Saskatchewan tire recycler suing province for $10M over multiple year contract dispute
CTV
A Saskatoon rubber manufacturer is taking the province to court, claiming millions of dollars in damages for breach of a contract as part of a dispute that's lasted more than two years.
A Saskatoon, Sask. rubber manufacturer is taking the province to court, claiming millions of dollars in damages for breach of a contract as part of a dispute that's lasted more than two years.
In a lawsuit filed at Court of King's Bench last Friday, Shercom Industries is seeking at least $10 million in damages against the Government of Saskatchewan, the Tire Stewardship of Saskatchewan (TSS), a non-profit provincial regulator, and its chief executive officer Stevyn Arnt.
The statement of claim argues Shercom was unfairly excluded from a request for proposals to award a second tire recycler in Saskatchewan, and argues negotiations were "predetermined and locked into awarding" services to an American based company instead.

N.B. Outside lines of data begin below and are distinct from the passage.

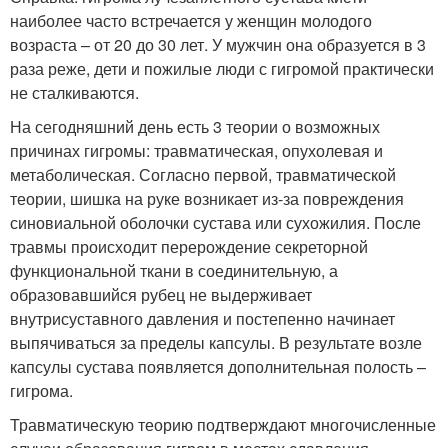
наиболее часто встречается у женщин молодого
возраста – от 20 до 30 лет. У мужчин она образуется в 3
раза реже, дети и пожилые люди с гигромой практически
не сталкиваются.
На сегодняшний день есть 3 теории о возможных
причинах гигромы: травматическая, опухолевая и
метаболическая. Согласно первой, травматической
теории, шишка на руке возникает из-за повреждения
синовиальной оболочки сустава или сухожилия. После
травмы происходит перерождение секреторной
функциональной ткани в соединительную, а
образовавшийся рубец не выдерживает
внутрисуставного давления и постепенно начинает
выпячиваться за пределы капсулы. В результате возле
капсулы сустава появляется дополнительная полость –
гигрома.
Травматическую теорию подтверждают многочисленные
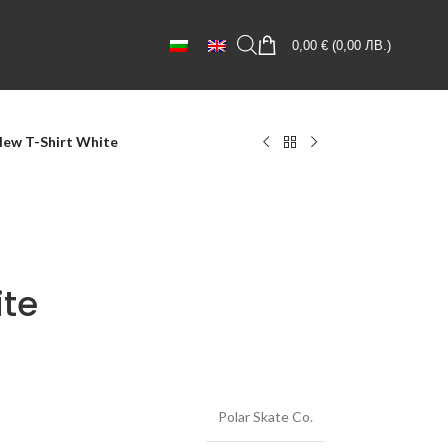
0,00
€
(
0,00
ЛВ.
)
ew T-Shirt White
ite
Polar Skate Co.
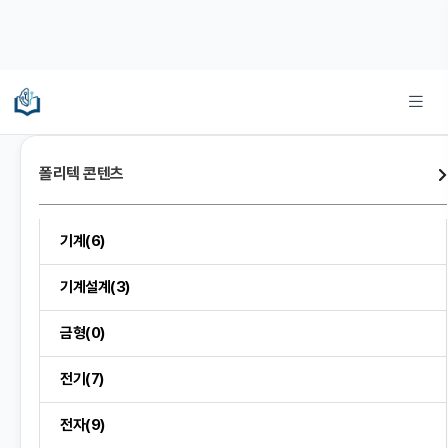
폴리텍 콘텐츠
기계(6)
기계설계(3)
금형(0)
전기(7)
전자(9)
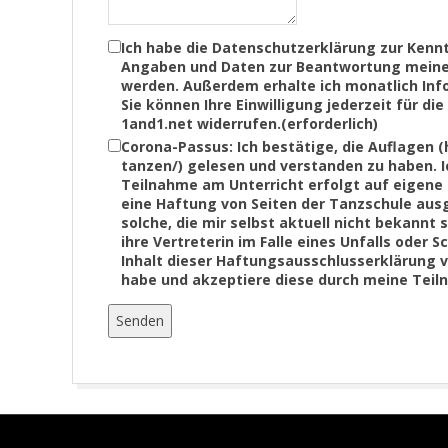
Ich habe die Datenschutzerklärung zur Kenn
Angaben und Daten zur Beantwortung meiner
werden. Außerdem erhalte ich monatlich Info
Sie können Ihre Einwilligung jederzeit für d
1and1.net widerrufen.
(erforderlich)
Corona-Passus: Ich bestätige, die Auflagen 
tanzen/) gelesen und verstanden zu haben. 
Teilnahme am Unterricht erfolgt auf eigene 
eine Haftung von Seiten der Tanzschule ausg
solche, die mir selbst aktuell nicht bekannt 
ihre Vertreterin im Falle eines Unfalls oder
Inhalt dieser Haftungsausschlusserklärung v
habe und akzeptiere diese durch meine Teil
Senden
2019-
08-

The lawsuit also seeks damages against Arnt for a series of claims and comments he's allegedly made over the last two years, which Shercom argues are false statements that caused economic harms meant to shutter the company.
"Shercom further states that in maligning Shercom, excluding it from a tire processing contract, and depriving it of Saskatchewan-sourced processed scrap tires, Stevyn Arnt and/or TSS intended to cause maximum harm to Shercom and put it out of business," the lawsuit reads.
"At all times, TSS has conducted itself in an arrogant, high-handed and shocking fashion, callously indifferent to the economic harm it has caused Shercom."
Shercom began operations just north of Saskatoon in 1993, and for years was the province's only scrap tire recycler, in charge of recycling every used tire purchased in Saskatchewan.